EXERCISE AIM: Turn the data below into a numbered list of its text lines, skipping any blank lines. Leave the pictures out of the list.

LISTED ENTRIES:

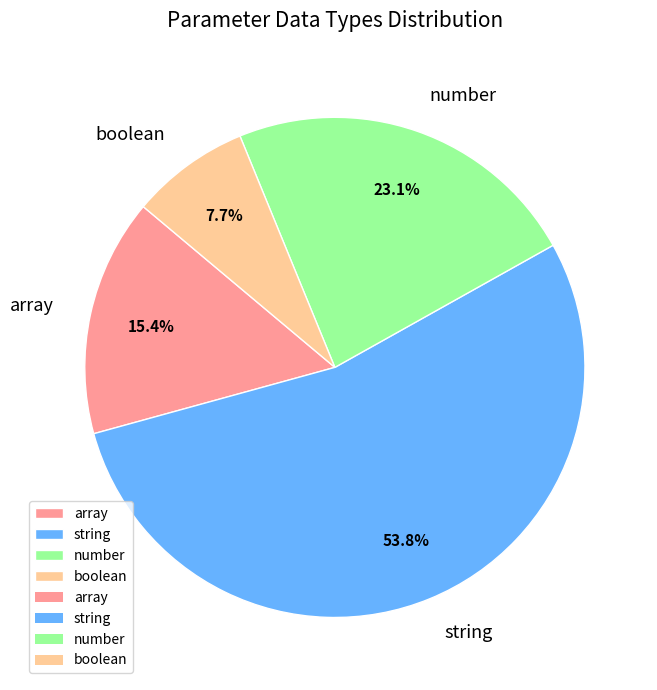

Which slice is the smallest?

boolean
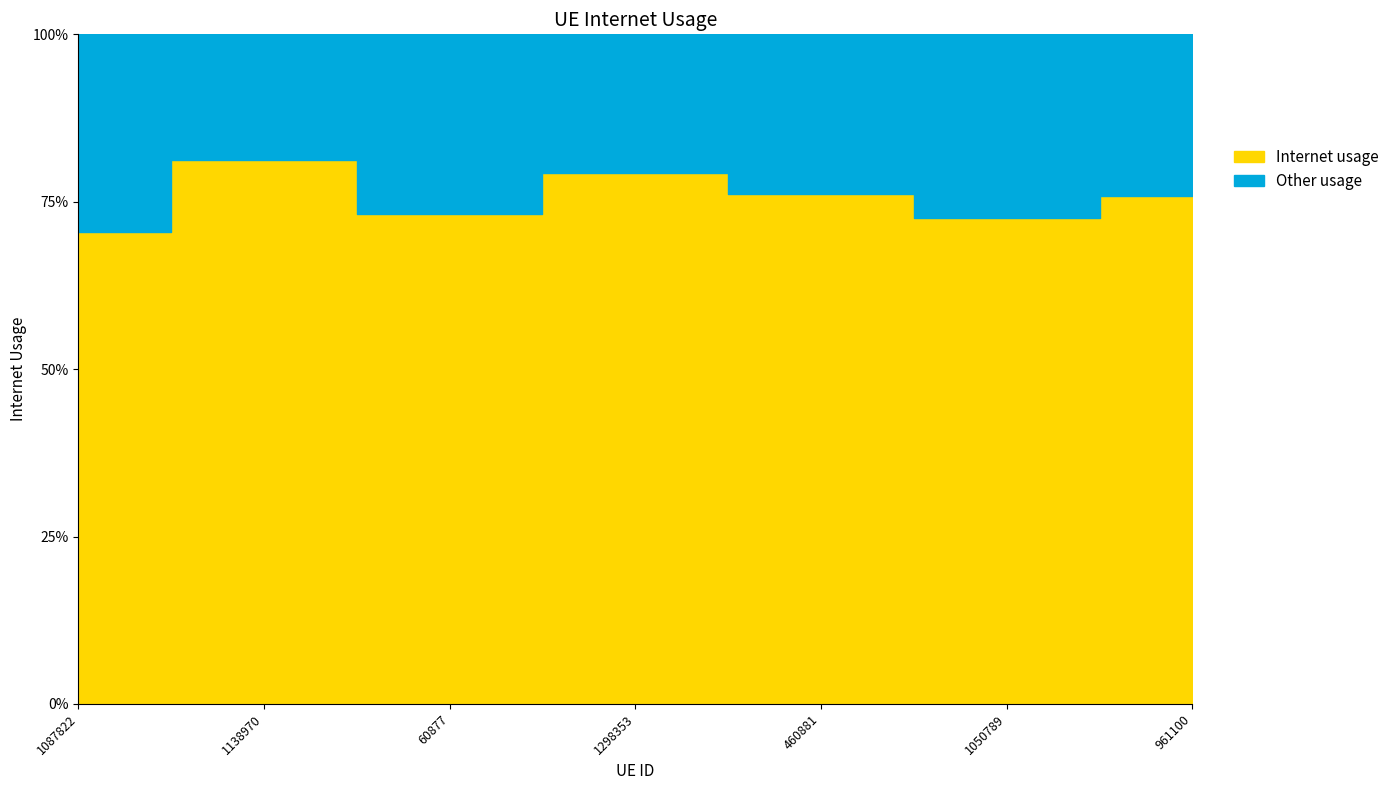

How many lines are shown in the chart?

1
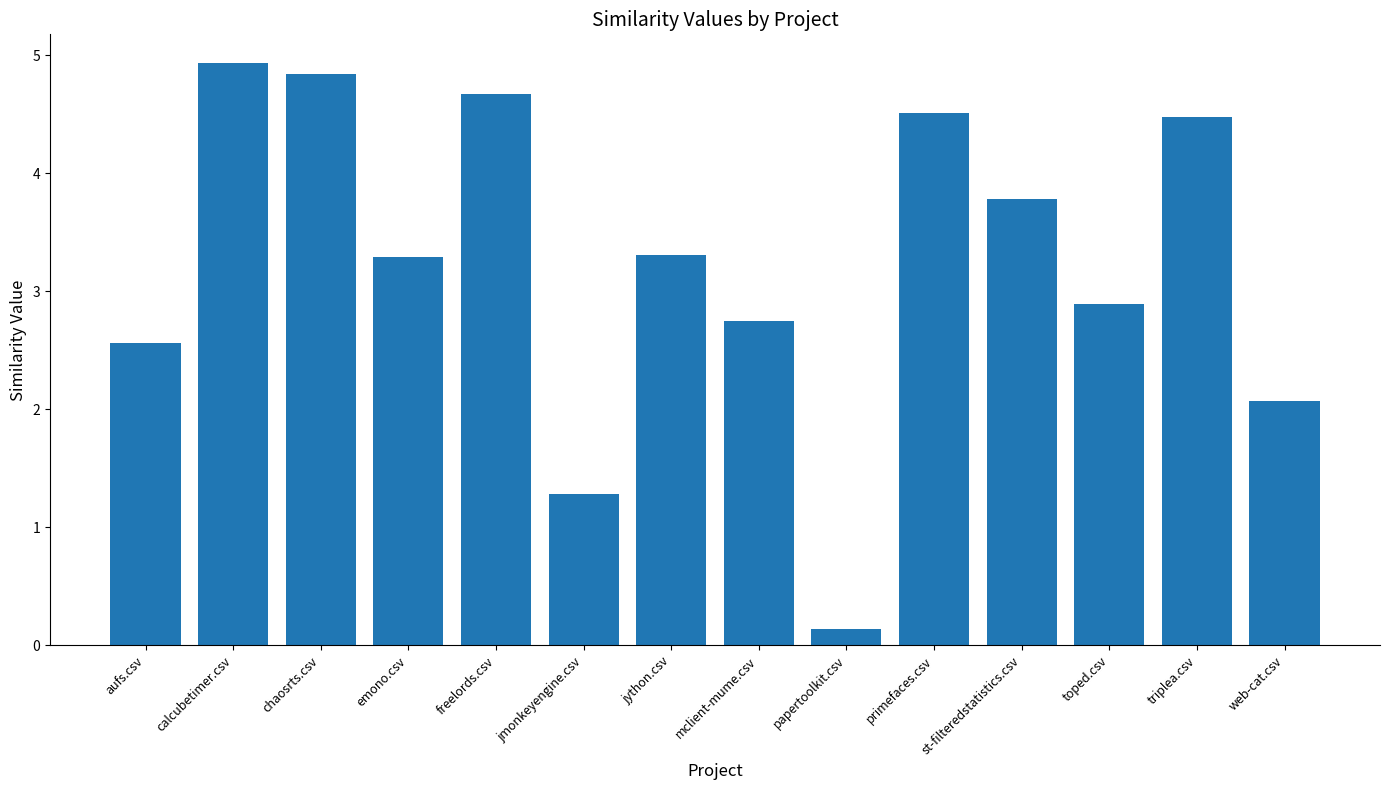

What is the difference between the second highest and minimum values?

4.7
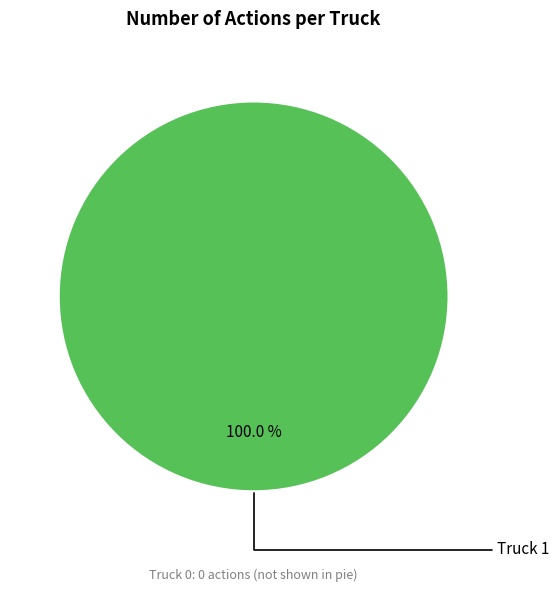

Is there a majority slice in this chart?

Yes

WRITTEN SOLUTION:
1. Which slice is the smallest?
2. boolean
3. How many lines are shown in the chart?
4. 1
5. What is the difference between the second highest and minimum values?
6. 4.7
7. Is there a majority slice in this chart?
8. Yes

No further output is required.